If you’re fundraising, close quickly
Some companies were in the process of raising funds when the current crisis hit. If that’s you, do what you can to close those rounds before the funds close up shop.
As an investor himself, Julius sees this particularly clearly. “I think seed pace and the size of rounds will slow down considerably. There's a few funds that have stated that they're not funding at the moment.”
“One general statement I can make about venture finance here is if you have commitments right now,close your round as soon as possible. Try to get that cash in and then use that in order to re-plan, because the funds as well work on their own contingency strategies and we see commitments being thought over with venture investors. And so use what you have right now. Take it and put it to use.”
Keep it simple
Both Julius and Jana feel that companies can overthink financial planning, and miss chances to test and iterate. As Jana puts it, “we all have the tendency when we’re in the flow of creating initiatives to over-engineer.”
So what’s the right level of detail to plan to, and what’s a good timeframe? “Enough time to gain data on (and have a chance to improve) on certain metrics, but short term enough that you can actually act upon it and reroute yourself.”
“Less is more from a usability standpoint. In my opinion, you need a maximum of five KPIs or metrics you want to optimize on. ”
“Same goes for initiative planning and OKR planning right now,” adds Julius. “Make it as simple as possible.”
Use this time to prepare for the future
Many companies are simply trying to stay afloat at the moment. As we’ve already seen, they need to focus on cash flow, call in a few debts, and probably make some difficult cuts.
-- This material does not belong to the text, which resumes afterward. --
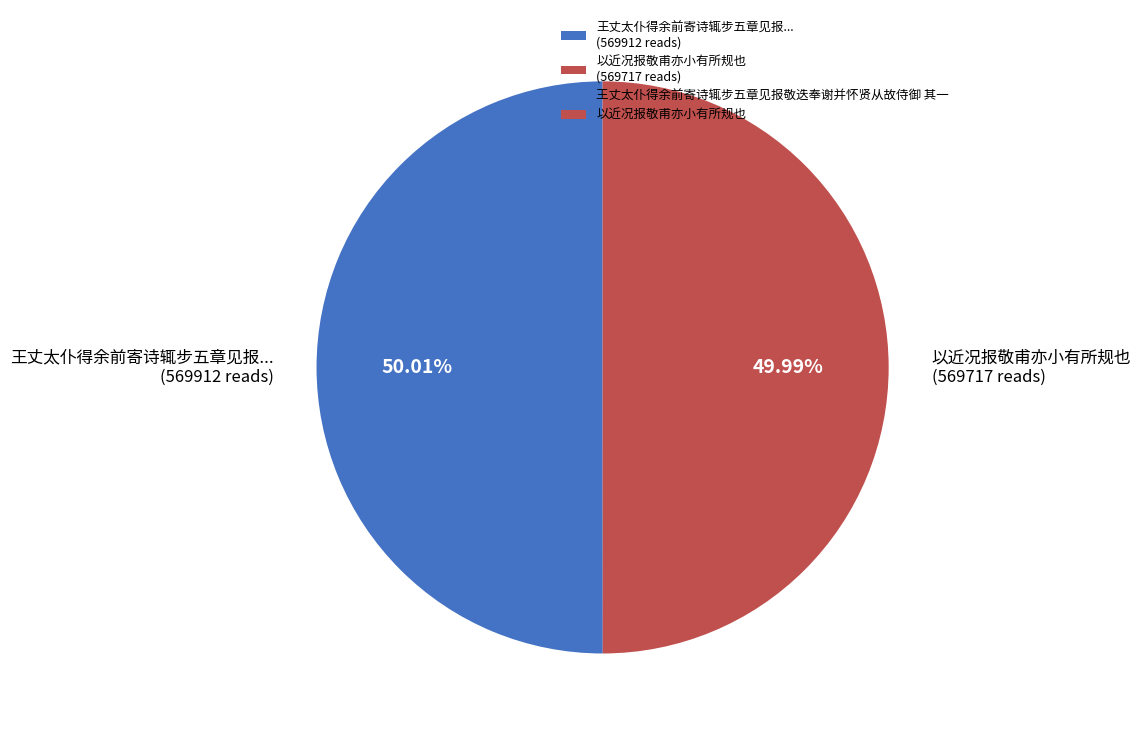

How many segments does this pie chart have?

2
Others have a little more wiggle room. Perhaps their revenue hasn’t taken a complete nosedive, or maybe they had a nice round of fundraising to rely on now.
For them, Julius proposes using this time wisely. “If optimizing for cash is not your first worry right now, you may be able to make investments right now. Do invest in ERP systems or CRM systems where you can increase efficiency and productivity in the future. That will pay off once we move into a more relaxed economic situation. Installing some discipline now is what makes a company successful later.”
“This is also where we look at the crisis in 2008, the crisis in 2001. This is what the winners did.”
Jana adds, “In busy times, you optimize top line, top line, top line. But eventually if top line is fine, and still looking good despite the COVID-19 situation, then you can improve your effectiveness measures. That's the best standpoint in order to get to a great valuation. You're going to be very strong afterwards.”
Move quickly, and plan to plan again
Throughout their conversation, Jana and Julius both emphasized the fact that financial planning is never a perfect science. Especially in the current conditions. Startups need to make the best assumptions they can, and then expect to update forecasts early and often.
Your best bets are to:
Plan for the worst, and hope to be pleasantly surprised
Looks for cash flow quick wins, including from clients, suppliers, and within your own inventory
Make short-term forecasts, and keep the number of variables to a minimum
Keep the company closely aligned on whatever the new goals are
This is a difficult period for the vast majority of companies and employees. Your ability to plan well - to envision the company you hope to see in the future - will see you in good shape on the other side.